Perubahan iklim menjadi salah satu ancaman terbesar bagi kesehatan manusia dan ekosistem di wilayah ini. Perubahan iklim memicu banjir, gelombang panas, kekeringan, turunnya produktivitas pertanian, peningkatan polusi udara, alergi dan munculnya berbagai macam hama dan penyakit.

Belajar dari Eropa

Kerusakan keanekaragaman hayati dan ekosistem ini terus berlanjut yang dipicu oleh alih guna lahan, terutama untuk intensifikasi pertanian, urbanisasi dan perusakan habitat. Menurut PBB, kerusakan ini paling banyak terjadi di wilayah Eropa Barat dan Timur, diikuti oleh wilayah Eropa Tengah, Federasi Rusia dan negara-negara Asia Tengah. Padahal keanekaragaman hayati menjamin tersedianya jasa lingkungan seperti udara bersih, pangan dan air.

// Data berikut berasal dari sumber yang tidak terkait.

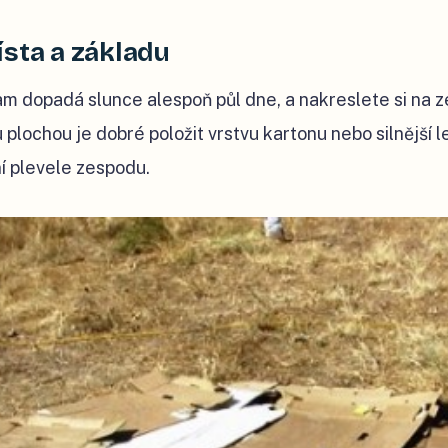
ísta a základu
m dopadá slunce alespoň půl dne, a nakreslete si na ze
u plochou je dobré položit vrstvu kartonu nebo silnější 
í plevele zespodu.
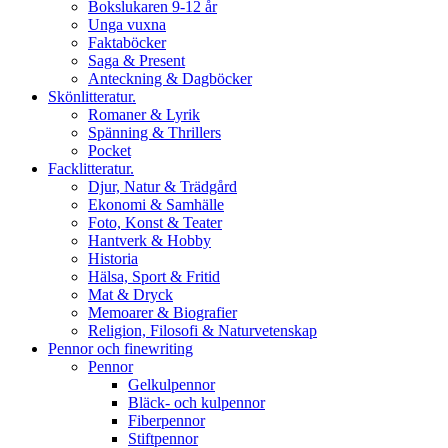
Bokslukaren 9-12 år
Unga vuxna
Faktaböcker
Saga & Present
Anteckning & Dagböcker
Skönlitteratur.
Romaner & Lyrik
Spänning & Thrillers
Pocket
Facklitteratur.
Djur, Natur & Trädgård
Ekonomi & Samhälle
Foto, Konst & Teater
Hantverk & Hobby
Historia
Hälsa, Sport & Fritid
Mat & Dryck
Memoarer & Biografier
Religion, Filosofi & Naturvetenskap
Pennor och finewriting
Pennor
Gelkulpennor
Bläck- och kulpennor
Fiberpennor
Stiftpennor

Lahan di Eropa menurut laporan PBB terus menjadi rebutan. Negara-negara anggota Uni Eropa (EU28) kehilangan lahan pertanian seluas 275 hektar per hari akibat alih guna lahan. Ketersediaan dan kualitas lahan berdampak langsung pada kesehatan manusia. Karena lahan menjadi penentu kualitas pangan dan nutrisi, menjadi lokasi berolah raga dan berekreasi. Semua itu berpengaruh pada gaya hidup, kualitas fisik bahkan pada kesehatan mental penduduk Eropa.

Laporan ini menyeru pada negara-negara Eropa untuk kembali ke ekonomi hijau dengan menciptakan sistem ekonomi/produksi yang bersih/ramah lingkungan, tata kelola penggunaan bahan-bahan kimia, seperti pupuk, yang baik, pengelolaan lingkungan/ekosistem yang lestari serta pola konsumsi dan gaya hidup yang sehat seiring dengan upaya mencapai target pembangunan berkelanjutan.

Apa yang bisa kita pelajari dari laporan ini? Hutan dan lingkungan Indonesia, saat ini terus dirusak oleh praktik deforestasi dan alih guna lahan. Sama dengan di Eropa, sebagian besar alih guna lahan di Indonesia adalah untuk pertanian. Pelakunya adalah korporasi yang didukung dan diikuti oleh segelintir elite. Kebakaran hutan terjadi setiap tahun. Polusinya mengalahkan emisi mesin-mesin industri dan transportasi. Pencemaran di sungai, lautan, di pedesaan dan perkotaan terus berlanjut.

Indonesia memiliki sumber energi bersih yang berlimpah namun masih mengejar pertumbuhan ekonomi dengan energi fosil. Sementara tata kelola dan penegakan hukum lingkungan Indonesia jauh tertinggal, kalah oleh praktik korupsi dan kepentingan ekonomi. Belajar dari negara-negara Eropa, haruskah kita mengulangi kesalahan yang sama?